## Request 1
From the entries below, return word for word every line from the first one up to and including the line containing "table_cell Grūtāk projektēt, īpaši, lai".

O'Leary developed a strategy heavily influenced by Southwest Airlines in the US, the world's first low-cost carrier, and not only stemmed Ryanair's losses, but turned it into a huge success: its forecast profit after tax for the year to March 31 2006 is 303m, a 13% increase on 2005 (Davy 2005: 3). Its operations have also expanded massively in geographical coverage: in the current financial year, Ryanair operated 288 routes across 21 countries using 12 European bases, and plans to more than double its fleet in the next 7 years (www.ryanair.com).
Ryanair Strategy
Ryanair's objective is to firmly establish itself as Europe's leading low-fares scheduled passenger airline through continued improvements and expanded offerings of its low-fares service. Its strategy to achieve this is:
- low fares
- industry-leading customer service
- frequent flights on short-haul routes
- low operating costs, addressing aircraft and equipment, personnel productivity, customer service costs and airport access fees
- taking advantage of the internet and
- commitment to safety and quality maintenance
(www.ryanair.com)
The company operates a policy of offering the lowest fares available from any carrier. If a competitor tries to undercut it, it will match their prices (www.ryanair.com). This may seem to be an anomaly given the company's commitment to customer service, but the two strategic elements are complementary. Ryanair's policy of using small regional airports for its operations helps keep costs lower but also means less traffic congestion for passengers travelling to the airports and less chance of delays. Frequent, short-haul flights mean that the airline does not need to provide services which would be expected by passengers on a longer flight, such as meals.
Cutting costs to a minimum wherever possible is key to the success of the Ryanair operation. The airline is notorious for its ban on staff charging mobile phones on the premises (Clark 2005b) and also charges crews for uniforms, highly unusual for the industry (Creaton 2005: 239).

## Data supplied
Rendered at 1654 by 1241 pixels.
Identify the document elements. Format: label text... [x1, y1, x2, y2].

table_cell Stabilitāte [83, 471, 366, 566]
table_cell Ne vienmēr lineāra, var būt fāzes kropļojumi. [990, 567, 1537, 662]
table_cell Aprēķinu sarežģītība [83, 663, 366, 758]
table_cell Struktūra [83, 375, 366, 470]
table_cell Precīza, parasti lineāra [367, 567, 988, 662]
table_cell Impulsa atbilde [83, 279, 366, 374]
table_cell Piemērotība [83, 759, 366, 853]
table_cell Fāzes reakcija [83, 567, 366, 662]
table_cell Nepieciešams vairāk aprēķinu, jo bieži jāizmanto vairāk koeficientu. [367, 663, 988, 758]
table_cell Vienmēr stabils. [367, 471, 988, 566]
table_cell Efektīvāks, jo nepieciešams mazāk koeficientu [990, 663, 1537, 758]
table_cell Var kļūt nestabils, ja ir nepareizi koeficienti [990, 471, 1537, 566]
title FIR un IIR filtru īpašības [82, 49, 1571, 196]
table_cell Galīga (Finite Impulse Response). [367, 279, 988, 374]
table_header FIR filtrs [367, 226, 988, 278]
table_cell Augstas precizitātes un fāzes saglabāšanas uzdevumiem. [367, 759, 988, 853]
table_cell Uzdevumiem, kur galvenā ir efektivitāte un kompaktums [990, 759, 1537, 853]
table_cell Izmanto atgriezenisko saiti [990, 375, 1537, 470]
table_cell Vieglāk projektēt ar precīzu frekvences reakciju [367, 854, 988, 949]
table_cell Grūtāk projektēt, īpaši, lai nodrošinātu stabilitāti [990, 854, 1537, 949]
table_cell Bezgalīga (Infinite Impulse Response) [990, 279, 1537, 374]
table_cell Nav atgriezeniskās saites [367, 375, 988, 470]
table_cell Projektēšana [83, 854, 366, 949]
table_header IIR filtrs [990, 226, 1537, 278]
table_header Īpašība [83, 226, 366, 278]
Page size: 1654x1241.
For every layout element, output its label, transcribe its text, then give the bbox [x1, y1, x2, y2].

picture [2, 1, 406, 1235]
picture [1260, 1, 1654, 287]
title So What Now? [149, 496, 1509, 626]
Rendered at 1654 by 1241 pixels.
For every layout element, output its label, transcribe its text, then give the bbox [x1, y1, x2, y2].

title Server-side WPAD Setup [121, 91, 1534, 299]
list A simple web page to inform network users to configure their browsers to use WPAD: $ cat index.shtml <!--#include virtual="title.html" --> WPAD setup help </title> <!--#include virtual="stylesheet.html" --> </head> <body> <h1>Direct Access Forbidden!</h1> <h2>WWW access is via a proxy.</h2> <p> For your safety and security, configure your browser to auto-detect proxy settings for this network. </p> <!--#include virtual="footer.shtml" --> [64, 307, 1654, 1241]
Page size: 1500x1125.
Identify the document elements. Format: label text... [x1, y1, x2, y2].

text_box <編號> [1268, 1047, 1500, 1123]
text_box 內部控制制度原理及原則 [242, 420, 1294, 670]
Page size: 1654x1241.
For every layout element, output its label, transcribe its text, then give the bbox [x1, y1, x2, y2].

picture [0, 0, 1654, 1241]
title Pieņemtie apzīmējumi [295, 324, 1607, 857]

## Request 2
Retype the Ryanair passage above exactly, from "O'Leary developed a" up to and including "7 years (www.ryanair.com).".

## Written response 1
Rendered at 1654 by 1241 pixels.
Identify the document elements. Format: label text... [x1, y1, x2, y2].

table_cell Stabilitāte [83, 471, 366, 566]
table_cell Ne vienmēr lineāra, var būt fāzes kropļojumi. [990, 567, 1537, 662]
table_cell Aprēķinu sarežģītība [83, 663, 366, 758]
table_cell Struktūra [83, 375, 366, 470]
table_cell Precīza, parasti lineāra [367, 567, 988, 662]
table_cell Impulsa atbilde [83, 279, 366, 374]
table_cell Piemērotība [83, 759, 366, 853]
table_cell Fāzes reakcija [83, 567, 366, 662]
table_cell Nepieciešams vairāk aprēķinu, jo bieži jāizmanto vairāk koeficientu. [367, 663, 988, 758]
table_cell Vienmēr stabils. [367, 471, 988, 566]
table_cell Efektīvāks, jo nepieciešams mazāk koeficientu [990, 663, 1537, 758]
table_cell Var kļūt nestabils, ja ir nepareizi koeficienti [990, 471, 1537, 566]
title FIR un IIR filtru īpašības [82, 49, 1571, 196]
table_cell Galīga (Finite Impulse Response). [367, 279, 988, 374]
table_header FIR filtrs [367, 226, 988, 278]
table_cell Augstas precizitātes un fāzes saglabāšanas uzdevumiem. [367, 759, 988, 853]
table_cell Uzdevumiem, kur galvenā ir efektivitāte un kompaktums [990, 759, 1537, 853]
table_cell Izmanto atgriezenisko saiti [990, 375, 1537, 470]
table_cell Vieglāk projektēt ar precīzu frekvences reakciju [367, 854, 988, 949]
table_cell Grūtāk projektēt, īpaši, lai nodrošinātu stabilitāti [990, 854, 1537, 949]

## Written response 2
O'Leary developed a strategy heavily influenced by Southwest Airlines in the US, the world's first low-cost carrier, and not only stemmed Ryanair's losses, but turned it into a huge success: its forecast profit after tax for the year to March 31 2006 is 303m, a 13% increase on 2005 (Davy 2005: 3). Its operations have also expanded massively in geographical coverage: in the current financial year, Ryanair operated 288 routes across 21 countries using 12 European bases, and plans to more than double its fleet in the next 7 years (www.ryanair.com).